- [EXERCISE PROMPT] All of the data below is to be printed again exactly.
--------
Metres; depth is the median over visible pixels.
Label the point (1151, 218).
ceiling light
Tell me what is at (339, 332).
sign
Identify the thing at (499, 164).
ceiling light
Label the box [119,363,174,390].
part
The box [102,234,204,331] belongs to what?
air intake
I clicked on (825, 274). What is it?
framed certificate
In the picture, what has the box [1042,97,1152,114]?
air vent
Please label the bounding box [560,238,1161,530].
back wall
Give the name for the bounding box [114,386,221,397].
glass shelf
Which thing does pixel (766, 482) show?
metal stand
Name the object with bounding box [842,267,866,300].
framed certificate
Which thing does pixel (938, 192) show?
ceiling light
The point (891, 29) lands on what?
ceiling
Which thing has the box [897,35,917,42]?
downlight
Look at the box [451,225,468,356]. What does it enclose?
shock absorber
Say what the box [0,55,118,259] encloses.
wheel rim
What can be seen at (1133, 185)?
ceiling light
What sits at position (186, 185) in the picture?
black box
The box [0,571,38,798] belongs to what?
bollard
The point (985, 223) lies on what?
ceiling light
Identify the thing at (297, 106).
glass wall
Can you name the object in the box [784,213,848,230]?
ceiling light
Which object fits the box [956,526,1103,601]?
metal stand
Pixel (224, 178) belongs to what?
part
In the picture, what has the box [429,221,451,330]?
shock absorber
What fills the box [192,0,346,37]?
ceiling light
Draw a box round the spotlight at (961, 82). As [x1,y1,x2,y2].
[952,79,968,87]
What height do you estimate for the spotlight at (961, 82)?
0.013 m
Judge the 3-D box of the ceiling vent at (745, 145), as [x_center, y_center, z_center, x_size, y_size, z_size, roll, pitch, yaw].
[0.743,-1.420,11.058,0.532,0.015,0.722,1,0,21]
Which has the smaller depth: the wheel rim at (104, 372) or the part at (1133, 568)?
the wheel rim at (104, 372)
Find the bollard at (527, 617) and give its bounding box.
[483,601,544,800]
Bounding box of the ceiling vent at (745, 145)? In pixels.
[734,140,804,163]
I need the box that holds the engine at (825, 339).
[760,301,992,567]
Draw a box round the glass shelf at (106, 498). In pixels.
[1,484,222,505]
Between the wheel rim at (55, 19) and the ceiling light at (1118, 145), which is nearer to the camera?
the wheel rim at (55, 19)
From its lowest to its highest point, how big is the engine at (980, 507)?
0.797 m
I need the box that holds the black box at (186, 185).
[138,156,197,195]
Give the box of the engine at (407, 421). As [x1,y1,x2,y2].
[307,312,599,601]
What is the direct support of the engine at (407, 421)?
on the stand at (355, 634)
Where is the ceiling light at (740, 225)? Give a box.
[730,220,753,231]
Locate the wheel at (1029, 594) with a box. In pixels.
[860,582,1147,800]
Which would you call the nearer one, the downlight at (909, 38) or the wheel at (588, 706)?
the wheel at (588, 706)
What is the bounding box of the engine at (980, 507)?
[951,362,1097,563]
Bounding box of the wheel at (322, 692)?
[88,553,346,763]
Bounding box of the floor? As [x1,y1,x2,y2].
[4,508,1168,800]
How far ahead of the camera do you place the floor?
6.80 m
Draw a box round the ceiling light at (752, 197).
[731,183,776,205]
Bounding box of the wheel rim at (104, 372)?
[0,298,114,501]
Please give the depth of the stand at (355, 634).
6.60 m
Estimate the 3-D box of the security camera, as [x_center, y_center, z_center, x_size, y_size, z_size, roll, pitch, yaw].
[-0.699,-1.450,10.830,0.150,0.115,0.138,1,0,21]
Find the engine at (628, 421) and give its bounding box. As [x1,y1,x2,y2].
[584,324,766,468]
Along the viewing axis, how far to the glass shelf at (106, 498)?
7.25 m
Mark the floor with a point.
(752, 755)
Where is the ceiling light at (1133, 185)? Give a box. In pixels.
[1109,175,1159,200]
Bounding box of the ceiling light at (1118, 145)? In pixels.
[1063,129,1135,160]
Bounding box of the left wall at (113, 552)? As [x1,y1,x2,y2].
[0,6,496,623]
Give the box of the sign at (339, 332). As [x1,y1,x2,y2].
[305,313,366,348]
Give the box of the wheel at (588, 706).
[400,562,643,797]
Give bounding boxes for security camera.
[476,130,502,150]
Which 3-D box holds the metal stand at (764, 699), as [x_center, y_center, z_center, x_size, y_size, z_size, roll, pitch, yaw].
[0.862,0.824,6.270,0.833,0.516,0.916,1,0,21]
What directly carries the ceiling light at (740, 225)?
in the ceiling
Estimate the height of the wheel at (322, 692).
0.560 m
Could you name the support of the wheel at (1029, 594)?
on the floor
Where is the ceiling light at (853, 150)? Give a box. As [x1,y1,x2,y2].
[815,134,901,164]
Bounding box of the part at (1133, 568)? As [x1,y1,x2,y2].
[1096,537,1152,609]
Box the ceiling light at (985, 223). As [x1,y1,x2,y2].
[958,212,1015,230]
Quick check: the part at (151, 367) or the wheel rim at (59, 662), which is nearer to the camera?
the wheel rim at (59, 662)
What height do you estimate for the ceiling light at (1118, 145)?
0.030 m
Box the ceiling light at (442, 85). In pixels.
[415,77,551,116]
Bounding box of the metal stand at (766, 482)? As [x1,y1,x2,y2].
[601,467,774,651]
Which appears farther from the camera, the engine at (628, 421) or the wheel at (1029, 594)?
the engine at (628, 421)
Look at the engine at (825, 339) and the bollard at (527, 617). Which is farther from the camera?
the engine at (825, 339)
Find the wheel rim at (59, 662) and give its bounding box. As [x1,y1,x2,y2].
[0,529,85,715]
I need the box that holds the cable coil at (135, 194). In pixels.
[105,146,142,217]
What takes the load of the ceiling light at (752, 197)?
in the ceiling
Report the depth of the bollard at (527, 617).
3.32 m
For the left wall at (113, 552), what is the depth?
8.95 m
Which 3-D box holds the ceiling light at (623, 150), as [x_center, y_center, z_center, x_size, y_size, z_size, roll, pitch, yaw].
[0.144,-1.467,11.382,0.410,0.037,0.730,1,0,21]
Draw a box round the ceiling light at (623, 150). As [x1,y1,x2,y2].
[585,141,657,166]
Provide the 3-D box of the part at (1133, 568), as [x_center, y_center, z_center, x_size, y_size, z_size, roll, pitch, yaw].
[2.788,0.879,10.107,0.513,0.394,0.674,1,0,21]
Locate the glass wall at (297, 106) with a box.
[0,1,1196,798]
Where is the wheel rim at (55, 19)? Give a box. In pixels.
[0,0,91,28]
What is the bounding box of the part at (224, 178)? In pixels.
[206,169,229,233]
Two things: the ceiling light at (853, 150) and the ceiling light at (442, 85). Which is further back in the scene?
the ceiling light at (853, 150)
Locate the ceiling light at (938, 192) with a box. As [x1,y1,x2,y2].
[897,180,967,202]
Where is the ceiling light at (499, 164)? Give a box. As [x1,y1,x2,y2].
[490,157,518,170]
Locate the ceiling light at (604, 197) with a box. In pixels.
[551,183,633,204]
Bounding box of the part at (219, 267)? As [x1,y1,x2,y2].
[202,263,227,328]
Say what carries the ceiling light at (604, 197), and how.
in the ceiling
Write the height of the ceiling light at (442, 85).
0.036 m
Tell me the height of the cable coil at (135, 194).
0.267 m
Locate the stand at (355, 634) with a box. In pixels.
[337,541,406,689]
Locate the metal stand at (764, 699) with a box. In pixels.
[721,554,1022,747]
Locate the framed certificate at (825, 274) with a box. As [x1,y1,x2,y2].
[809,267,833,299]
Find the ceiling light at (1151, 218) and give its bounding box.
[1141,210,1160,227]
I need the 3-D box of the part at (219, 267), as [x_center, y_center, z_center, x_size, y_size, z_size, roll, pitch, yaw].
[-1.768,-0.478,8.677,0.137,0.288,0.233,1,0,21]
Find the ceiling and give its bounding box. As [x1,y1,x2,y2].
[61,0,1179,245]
--------
- [REPLY]
Metres; depth is the median over visible pixels.
Label the point (1151, 218).
ceiling light
Tell me what is at (339, 332).
sign
Identify the thing at (499, 164).
ceiling light
Label the box [119,363,174,390].
part
The box [102,234,204,331] belongs to what?
air intake
I clicked on (825, 274). What is it?
framed certificate
In the picture, what has the box [1042,97,1152,114]?
air vent
Please label the bounding box [560,238,1161,530].
back wall
Give the name for the bounding box [114,386,221,397].
glass shelf
Which thing does pixel (766, 482) show?
metal stand
Name the object with bounding box [842,267,866,300].
framed certificate
Which thing does pixel (938, 192) show?
ceiling light
The point (891, 29) lands on what?
ceiling
Which thing has the box [897,35,917,42]?
downlight
Look at the box [451,225,468,356]. What does it enclose?
shock absorber
Say what the box [0,55,118,259] encloses.
wheel rim
What can be seen at (1133, 185)?
ceiling light
What sits at position (186, 185) in the picture?
black box
The box [0,571,38,798] belongs to what?
bollard
The point (985, 223) lies on what?
ceiling light
Identify the thing at (297, 106).
glass wall
Can you name the object in the box [784,213,848,230]?
ceiling light
Which object fits the box [956,526,1103,601]?
metal stand
Pixel (224, 178) belongs to what?
part
In the picture, what has the box [429,221,451,330]?
shock absorber
What fills the box [192,0,346,37]?
ceiling light
Draw a box round the spotlight at (961, 82). As [x1,y1,x2,y2].
[952,79,968,87]
What height do you estimate for the spotlight at (961, 82)?
0.013 m
Judge the 3-D box of the ceiling vent at (745, 145), as [x_center, y_center, z_center, x_size, y_size, z_size, roll, pitch, yaw].
[0.743,-1.420,11.058,0.532,0.015,0.722,1,0,21]
Which has the smaller depth: the wheel rim at (104, 372) or the part at (1133, 568)?
the wheel rim at (104, 372)
Find the bollard at (527, 617) and give its bounding box.
[483,601,544,800]
Bounding box of the ceiling vent at (745, 145)? In pixels.
[734,140,804,163]
I need the box that holds the engine at (825, 339).
[760,301,992,567]
Draw a box round the glass shelf at (106, 498). In pixels.
[1,484,222,505]
Between the wheel rim at (55, 19) and the ceiling light at (1118, 145), which is nearer to the camera?
the wheel rim at (55, 19)
From its lowest to its highest point, how big is the engine at (980, 507)?
0.797 m
I need the box that holds the black box at (186, 185).
[138,156,197,195]
Give the box of the engine at (407, 421). As [x1,y1,x2,y2].
[307,312,599,601]
What is the direct support of the engine at (407, 421)?
on the stand at (355, 634)
Where is the ceiling light at (740, 225)? Give a box.
[730,220,753,231]
Locate the wheel at (1029, 594) with a box. In pixels.
[860,582,1147,800]
Which would you call the nearer one, the downlight at (909, 38) or the wheel at (588, 706)?
the wheel at (588, 706)
What is the bounding box of the engine at (980, 507)?
[951,362,1097,563]
Bounding box of the wheel at (322, 692)?
[88,553,346,763]
Bounding box of the floor? As [x1,y1,x2,y2].
[4,508,1168,800]
How far ahead of the camera do you place the floor?
6.80 m
Draw a box round the ceiling light at (752, 197).
[731,183,776,205]
Bounding box of the wheel rim at (104, 372)?
[0,298,114,501]
Please give the depth of the stand at (355, 634).
6.60 m
Estimate the 3-D box of the security camera, as [x_center, y_center, z_center, x_size, y_size, z_size, roll, pitch, yaw].
[-0.699,-1.450,10.830,0.150,0.115,0.138,1,0,21]
Find the engine at (628, 421) and give its bounding box. As [x1,y1,x2,y2].
[584,324,766,468]
Along the viewing axis, how far to the glass shelf at (106, 498)?
7.25 m
Mark the floor with a point.
(752, 755)
Where is the ceiling light at (1133, 185)? Give a box. In pixels.
[1109,175,1159,200]
Bounding box of the ceiling light at (1118, 145)? In pixels.
[1063,129,1135,160]
Bounding box of the left wall at (113, 552)? As [x1,y1,x2,y2].
[0,6,496,623]
Give the box of the sign at (339, 332). As [x1,y1,x2,y2].
[305,313,366,348]
Give the box of the wheel at (588, 706).
[400,562,643,797]
Give bounding boxes for security camera.
[476,130,502,150]
Which 3-D box holds the metal stand at (764, 699), as [x_center, y_center, z_center, x_size, y_size, z_size, roll, pitch, yaw].
[0.862,0.824,6.270,0.833,0.516,0.916,1,0,21]
What directly carries the ceiling light at (740, 225)?
in the ceiling
Estimate the height of the wheel at (322, 692).
0.560 m
Could you name the support of the wheel at (1029, 594)?
on the floor
Where is the ceiling light at (853, 150)? Give a box. As [x1,y1,x2,y2].
[815,134,901,164]
Bounding box of the part at (1133, 568)? As [x1,y1,x2,y2].
[1096,537,1152,609]
Box the ceiling light at (985, 223). As [x1,y1,x2,y2].
[958,212,1015,230]
Quick check: the part at (151, 367) or the wheel rim at (59, 662), which is nearer to the camera?
the wheel rim at (59, 662)
What height do you estimate for the ceiling light at (1118, 145)?
0.030 m
Box the ceiling light at (442, 85). In pixels.
[415,77,551,116]
Bounding box of the metal stand at (766, 482)? As [x1,y1,x2,y2].
[601,467,774,651]
Which appears farther from the camera, the engine at (628, 421) or the wheel at (1029, 594)?
the engine at (628, 421)
Look at the engine at (825, 339) and the bollard at (527, 617). Which is farther from the camera?
the engine at (825, 339)
Find the wheel rim at (59, 662) and give its bounding box. As [x1,y1,x2,y2].
[0,529,85,715]
I need the box that holds the cable coil at (135, 194). In pixels.
[105,146,142,217]
What takes the load of the ceiling light at (752, 197)?
in the ceiling
Report the depth of the bollard at (527, 617).
3.32 m
For the left wall at (113, 552), what is the depth?
8.95 m
Which 3-D box holds the ceiling light at (623, 150), as [x_center, y_center, z_center, x_size, y_size, z_size, roll, pitch, yaw].
[0.144,-1.467,11.382,0.410,0.037,0.730,1,0,21]
Draw a box round the ceiling light at (623, 150). As [x1,y1,x2,y2].
[585,141,657,166]
Provide the 3-D box of the part at (1133, 568), as [x_center, y_center, z_center, x_size, y_size, z_size, roll, pitch, yaw].
[2.788,0.879,10.107,0.513,0.394,0.674,1,0,21]
Locate the glass wall at (297, 106) with a box.
[0,1,1196,798]
Where is the wheel rim at (55, 19)? Give a box. In pixels.
[0,0,91,28]
What is the bounding box of the part at (224, 178)? In pixels.
[206,169,229,233]
Two things: the ceiling light at (853, 150) and the ceiling light at (442, 85). Which is further back in the scene?
the ceiling light at (853, 150)
Locate the ceiling light at (938, 192) with a box. As [x1,y1,x2,y2].
[897,180,967,202]
Where is the ceiling light at (499, 164)? Give a box. As [x1,y1,x2,y2].
[490,157,518,170]
Locate the ceiling light at (604, 197) with a box. In pixels.
[551,183,633,204]
Bounding box of the part at (219, 267)? As [x1,y1,x2,y2].
[202,263,227,328]
Say what carries the ceiling light at (604, 197), and how.
in the ceiling
Write the height of the ceiling light at (442, 85).
0.036 m
Tell me the height of the cable coil at (135, 194).
0.267 m
Locate the stand at (355, 634) with a box. In pixels.
[337,541,406,689]
Locate the metal stand at (764, 699) with a box. In pixels.
[721,554,1022,747]
Locate the framed certificate at (825, 274) with a box. As [x1,y1,x2,y2].
[809,267,833,299]
Find the ceiling light at (1151, 218) and give its bounding box.
[1141,210,1160,227]
I need the 3-D box of the part at (219, 267), as [x_center, y_center, z_center, x_size, y_size, z_size, roll, pitch, yaw].
[-1.768,-0.478,8.677,0.137,0.288,0.233,1,0,21]
Find the ceiling and give its bounding box. As [x1,y1,x2,y2].
[61,0,1179,245]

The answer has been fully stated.